If the US and the EU would like to use this as an excuse to team up against other countries, then this is not real multilateralism. They are by no doubt remaking the same mistakes as the previous US administration.

The overcapacity of steel and aluminum is a global issue. The fundamental reason behind it is the lack of effective demand caused by global economic decline, starting maybe over a decade ago. And the solution to this problem lies in the sustained recovery and development of the world economy. This calls for the joint efforts of all countries.

China started to take effective measures in this regard many years ago and has made important contributions to its solution. During the 13th five-year plan, the production capacity of crude steel was decreased by over 150 million tons. Though China is a big steel producer, most steel products in our country are to satisfy our domestic demand. I can provide you with a set of data released by the World Steel Association. In 2020, China’s domestic steel output accounts for 56.7% of the world’s total, but our consumption also accounts for 56.2% of the world’s total. So there is a very small gap between these two numbers. In terms of export, in 2020, the export of China’s steel and aluminum products accounts for only 5% and 8% respectively of our domestic output. Such percentages are far lower than export-oriented countries.

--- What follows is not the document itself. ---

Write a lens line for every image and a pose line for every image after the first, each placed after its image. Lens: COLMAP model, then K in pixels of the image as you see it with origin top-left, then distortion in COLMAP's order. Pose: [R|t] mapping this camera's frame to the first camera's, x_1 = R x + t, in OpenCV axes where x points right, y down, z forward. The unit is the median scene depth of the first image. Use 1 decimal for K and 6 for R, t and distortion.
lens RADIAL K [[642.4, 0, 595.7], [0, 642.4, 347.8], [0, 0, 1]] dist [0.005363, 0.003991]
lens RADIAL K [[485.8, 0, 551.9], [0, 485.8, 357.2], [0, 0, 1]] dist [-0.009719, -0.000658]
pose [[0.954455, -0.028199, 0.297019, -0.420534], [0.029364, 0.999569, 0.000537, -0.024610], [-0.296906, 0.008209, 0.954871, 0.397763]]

In terms of China-EU trade, according to information released by the European Steel Association, Europe’s import from China, when it comes to steel products, has been on a steady decrease since 2017. In 2020, the total amount of imports only stood at 1.98 million tons, which was 48% lower than that in 2017. Though the EU’s import of steel products from China has been declining, its total import of steel does not. It means that the EU has been importing more steel products from other trading partners and that the import of steel remains a structural need for the EU.

In order to solve global challenges, including the overcapacity of steel and aluminum, we need to uphold multilateralism and oppose protectionism. The combined efforts of all members of the international community are needed in this regard.

On a follow-up question regarding subsidy, Ambassador Zhang said, as a matter of fact, the Chinese government does not use subsidies to help steel producers increase their output. Instead, our policy aims for the quite opposite goal. So the claims of the Chinese government using subsidies to support certain industries are only rumors that cannot be trusted.